Cella 211

Cella 211
Juan Oliver è un uomo giovane, sensibile, istruito, tranquillo. Un tipo a posto a cui finora la vita ha regalato solo gioie, tra le quali la bellissima e adorata moglie Elena - peraltro in stato interessante - e zero grane o dolori. Juan Oliver è però sopratutto un tipo preciso e puntuale. Talmente puntuale da decidere di anticipare di ventiquattr'ore la data del suo primo giorno di lavoro. ".. essendole stato assegnato un posto come agente del Corpo di Polizia Penitenziaria presso la casa circondariale di Siviglia 2, invitato a presentarsi al responsabile del servizio il 20 marzo prossimo venturo alle ore otto": il 20 marzo, appunto. Ma Oliver per non farsi prendere dall'ansia da prestazione e familiarizzare un po' con colleghi e luogo di lavoro, decide di andarci il giorno prima. Con le farfalle nello stomaco a divorarlo come fosse uno scolaretto al primo giorno di lezione, si presenta perciò al carcere di massima sicurezza, in perfetto anticipo. Ma la tensione fa brutti scherzi, si sa. Oliver se lo ricorda bene, gli succedeva anche a scuola, e così in pieno giro di ricognizione le forze lo abbandonano e ha un mancamento. Viene adagiato dai colleghi su una brandina della prima cella disponibile, la 211, in attesa di vederlo riprendersi. Ma in quel preciso istante, mentre il ragazzo è ancora semisvenuto sulla branda, esplode improvviso e assordante l'allarme. I secondini battono in ritirata per mettersi in sicurezza, ma lasciano il povero Oliver lì proprio dove sta per iniziare la rivolta di un'ottantina di inferociti detenuti, capeggiati dal carismatico e temutissimo leader Malamadre. Per Juan saranno le ventiquattr'ore più lunghe della sua vita...

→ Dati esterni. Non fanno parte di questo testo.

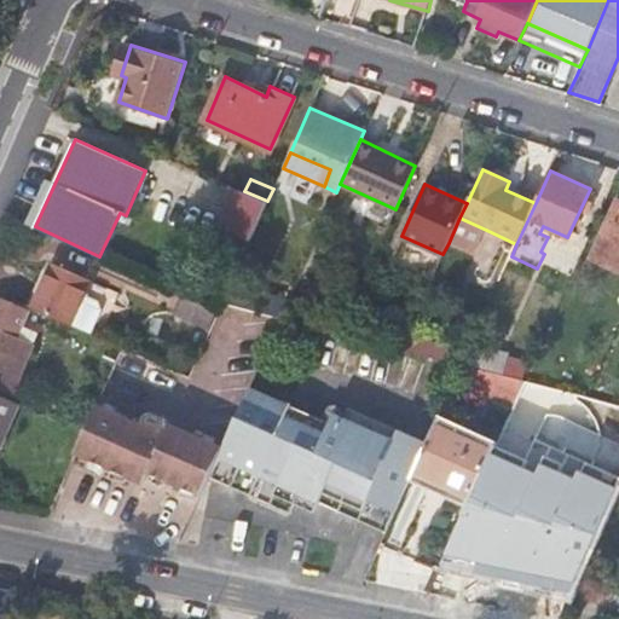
[(215,225),(249,241),(267,201),(244,191),(232,186),(215,225)]
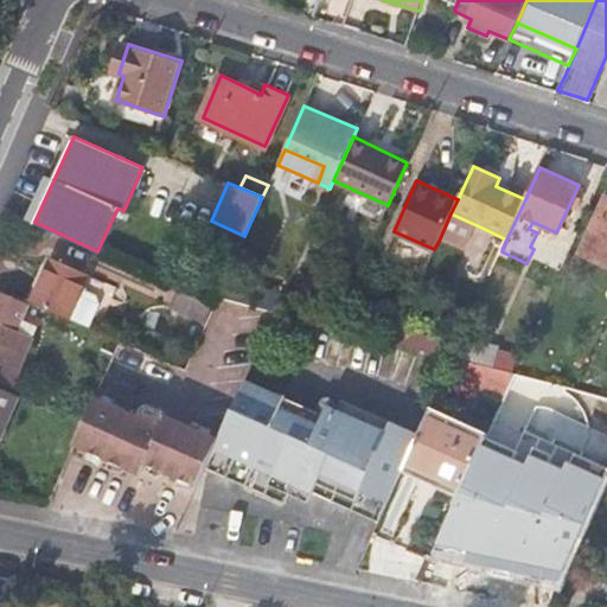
[(606,198),(582,251),(606,263),(606,198)]
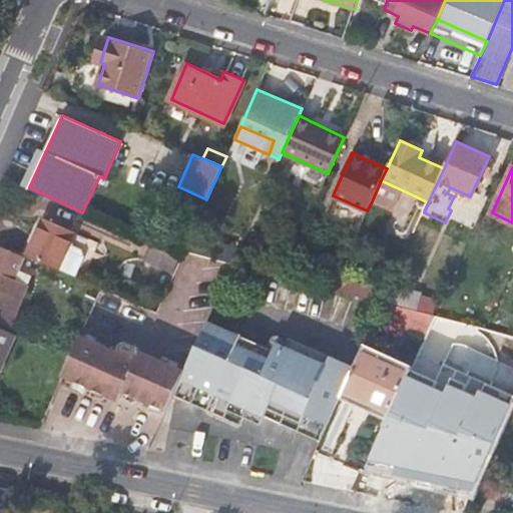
[(394,211),(403,190),(381,180),(372,201),(394,211)]
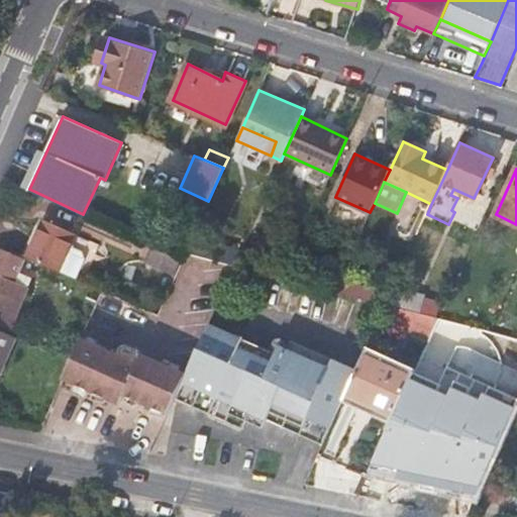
[(455,212),(460,200),(457,198),(451,210),(454,212),(455,212)]
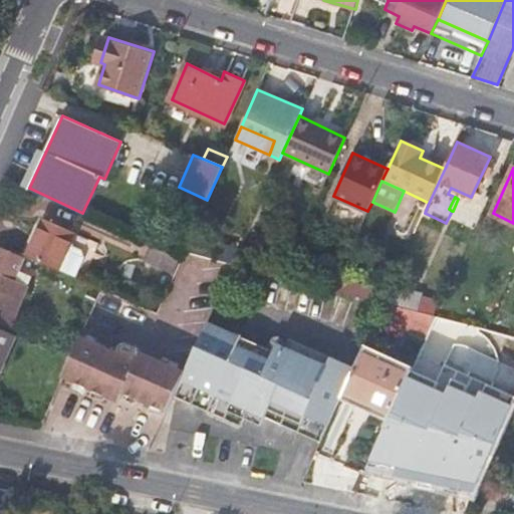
[(43,219),(27,255),(79,278),(88,258),(85,253),(72,247),(77,234),(43,219)]
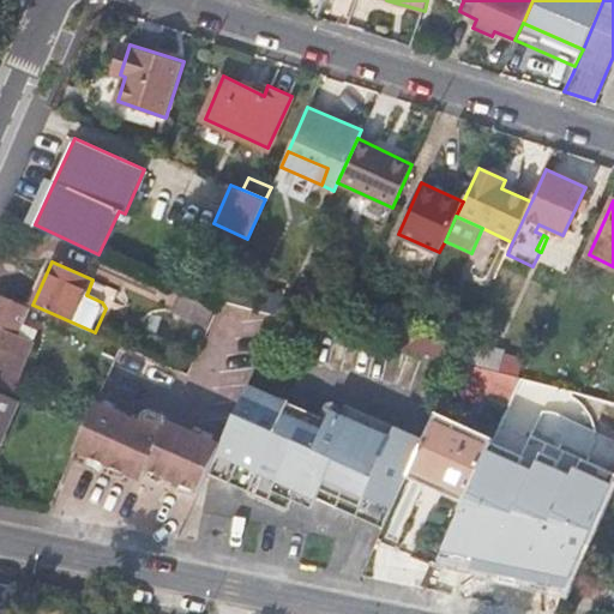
[(274,295),(239,287),(234,301),(270,311),(274,295)]
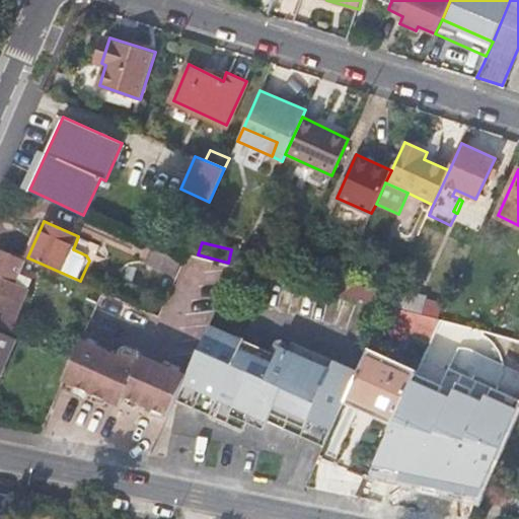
[(183,260),(152,245),(145,262),(175,276),(183,260)]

Non fatevi ingannare da quell'aria paciosa e per bene di Francisco Pérez Gandul - una somiglianza da separati alla nascita col nostrano Toni Grarrani - perché dopo aver letto Cella 211, in Spagna già caso letterario nel 2004 - ora anche trionfatore al botteghino dopo gli otto Premi Goya, grazie alla pellicola di Daniel Monzon, potreste non essere più gli stessi. Un thriller carcerario claustrofobico e mozzafiato congeniato alla perfezione dallo scrittore e giornalista spagnolo, grazie al racconto delle tre principali voci narranti della storia, che alternandosi ci rivelano la vicenda in presa diretta. Il ritmo serrato e incalzante, il linguaggio duro, sboccato, crudo e colpi di scena continui disseminati con mano abilissima dall'autore, fanno da collante con la storia ad alto tasso di suspence e finiscono per inchiodare letteralmente il lettore alle pagine. Così in quel braccio della morte, in quella cella 211 a espiare kafkiani peccati originali, colpe vere o presunte, alla fine ci finiamo tutti. Perché anche un individuo esemplare sotto la cravatta può covare la brama dell'assassino. Anche la più mansueta delle vittime se gettata all'inferno, a volte può trasformarsi nel più feroce dei carnefici.